Karen Davis, founder of United Poultry Concerns, tells a story of a mother, Eva, protecting her chicks from a dog. “With her wings outspread and curved menacingly toward the dog, she rushed at him over and over, cackling loudly, all the while continuing to push her chicks behind herself with her wings.” The dog left, but Eva remained vigilant until she was sure the beast was gone.
Ruby adopted Ivy, an unrelated chicken rescued from a pile of manure and decomposing chickens outside a Perdue shed. Photo Credit: United Poultry Concerns
More than anything, Davis has found that ”chickens are cheerful birds, quite vocally so.” Lavanya Sunkara of Petside.com observed the same thing at the Woodstock Sanctuary: “chickens just want to run around and have fun.” They dustbathe, sunbathe, peck and scratch the ground looking for food, and snuggle up with their friends.
When chickens are depressed, they express it with “their entire being,” Davis says. “The fact that chickens become lethargic in continuously barren environments, instead of proving that they are stupid or impassive by nature, shows how sensitive these birds are to their surroundings, deprivations and prospects.”
Hundreds of millions of chickens have plenty to be depressed about. As I’ve described elsewhere, egg-laying chickens are crammed so tightly into “battery cages” that they cannot even spread their wings or lie down. Poultry producers save space at the birds’ expense to maximize the number of eggs they can collect per square inch.
The chickens stand on wire mesh that cuts into their feet; sometimes their toes grow around the wire. The walls of the cage rub their feathers off and cause blood blisters. With no outlet to express their natural urges to dust bathe and to peck at the ground, birds peck at and injure each other. Most have the ends of their beaks seared off as chicks in a painful, mutilating procedure intended to prevent this pecking.
The concentration of their waste, which collects on the floor beneath the rows and rows of cages, emits so much ammonia that it sickens the birds, hurting their lungs and making their eyes burn. They never see the sun or feel a breeze, and they never form the family groups that wild chickens create instinctively.

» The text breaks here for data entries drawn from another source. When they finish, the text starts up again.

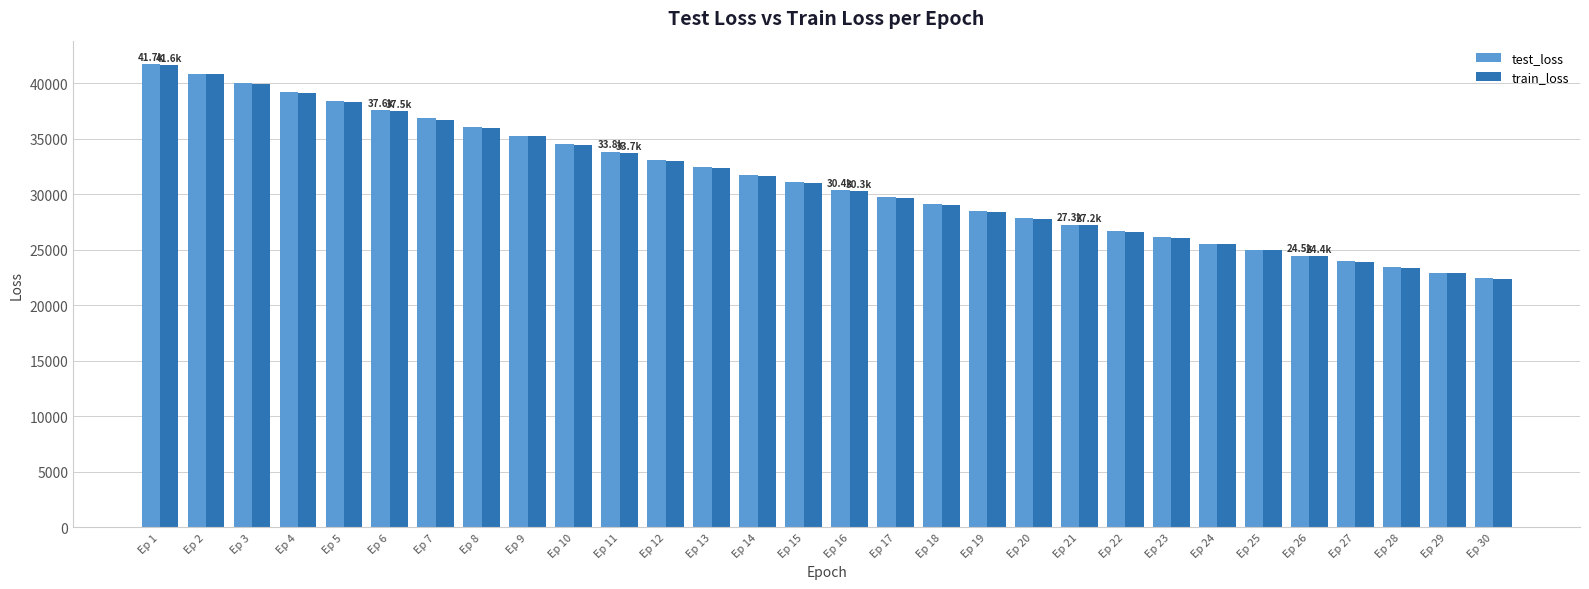

Are the bars horizontal?

No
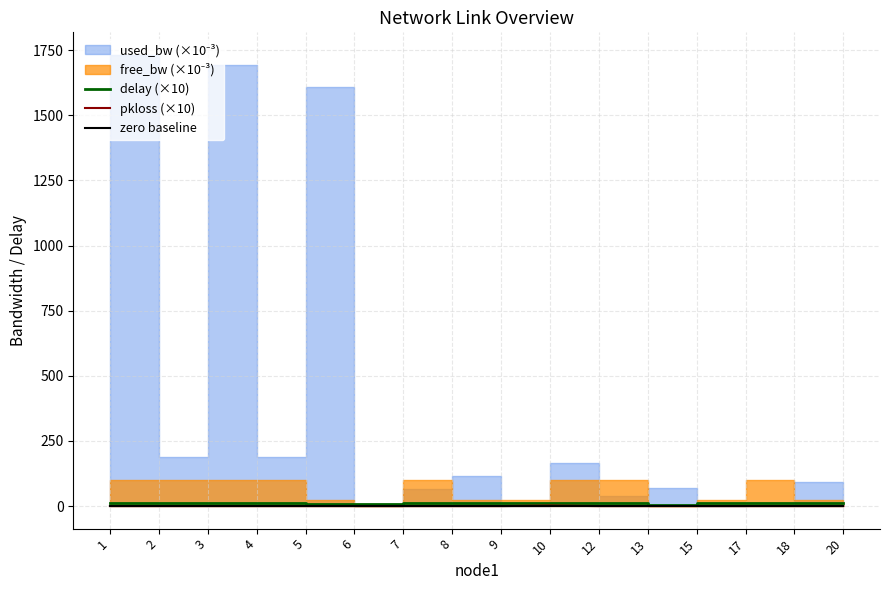

True or false: zero baseline and pkloss (×10) cross at least once.

False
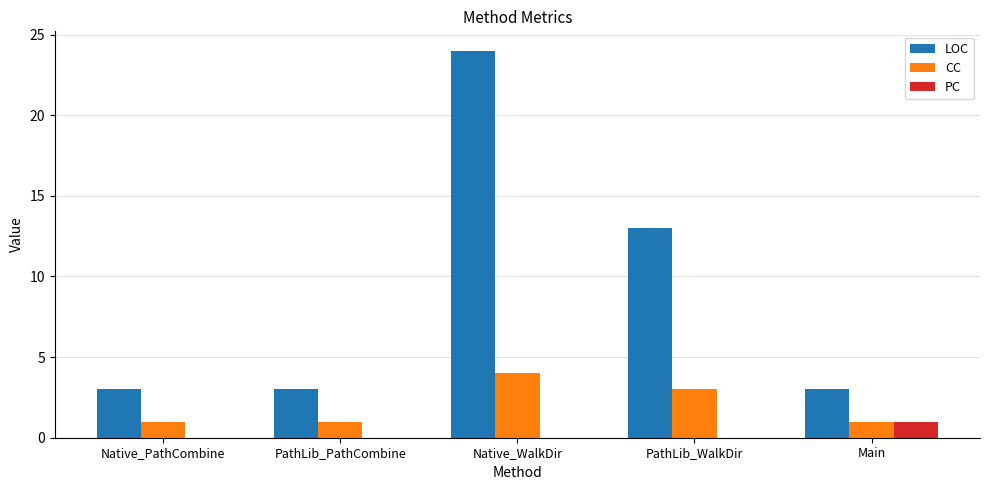

Count the number of data series in this chart.

3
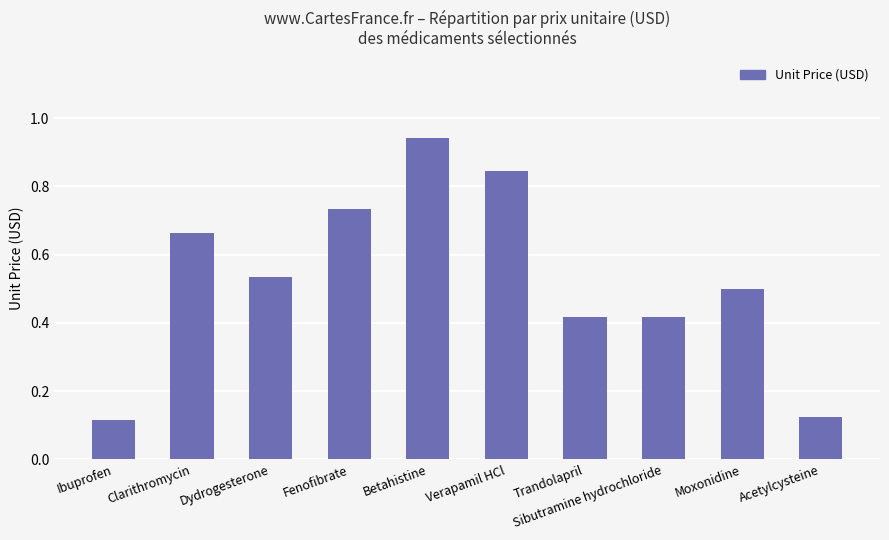

Is it true that the value at Fenofibrate is 0.4?

False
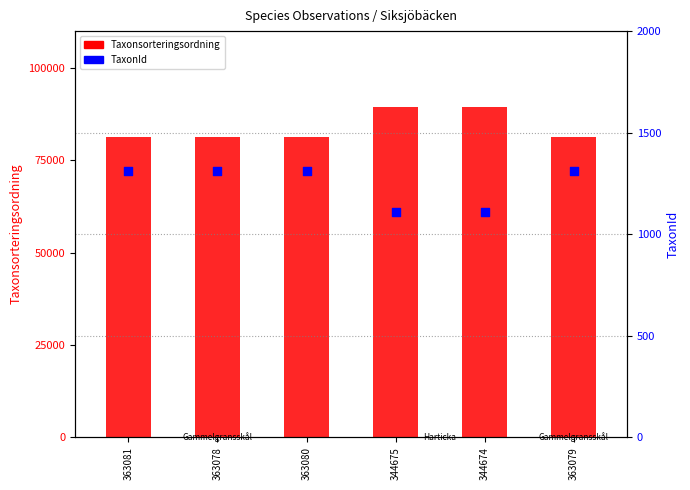

Which series has the largest total across all categories?

Taxonsorteringsordning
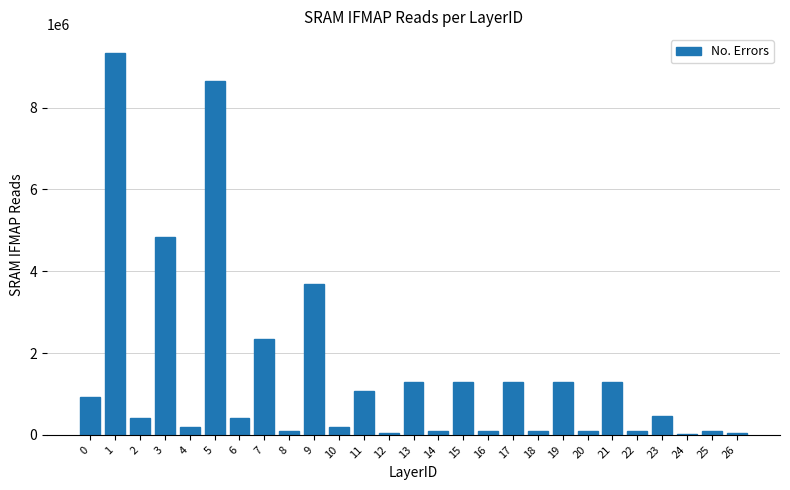

The value at 23 is 460800. True or false?

True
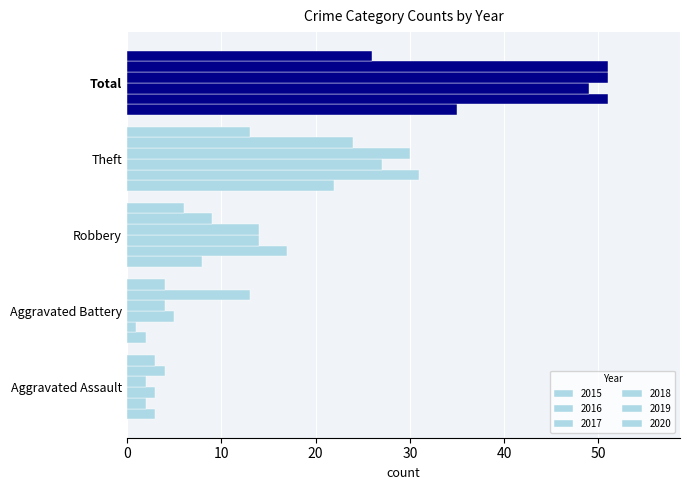

How many data points does each series have?

5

While female chicks are having their beaks burned off, male chicks are losing their lives. A few of them are kept to reproduce the breed, but most are killed immediately in one of a number of ways, including tossing one atop another in garbage bags to suffocate each other to death and throwing them live into grinders. They are useless to factory farm owners because raising them for their meat is not cost-effective. Chickens raised for meat have been carefully bred to grow enormous chests and thighs shockingly fast (with the result that their legs cannot support their weight and they often cannot walk). Chickens used for egg production have been carefully bred to produce as many eggs as possible. The males of the egg-laying breed would not yield enough meat to earn their keep, earning instead a death sentence.
Davis reports that chickens can live for more than 30 years. In factory farm conditions, their egg production drops off and they are slaughtered at around one year of age. After an excruciating journey to the slaughterhouse that kills many of them, the birds are hung upside down and their heads are dragged through electrically charged water. The ones who aren’t rendered unconscious get to experience their necks being sliced open to bleed them, and then being scalded to facilitate plucking.
Approximately 280 million hens raised for their eggs and 280 million male chicks are slaughtered each year in the United States.
United Poultry Concerns started International Respect for Chickens Day and Month in 2005. “Our message is simple. Be kind to chickens. Don’t eat them. Discover the variety of all-vegetarian, vegan foods and cooking ideas. Tell your family and friends how much chickens suffer in industrial farming and how cheerful and loving chickens are when they are treated with compassion and respect.”
So consider laying off the chicken wings and the McNuggets today, or all month. You can get started with the Vegetarian Starter Kit. Some very respectable animals will be better off for it.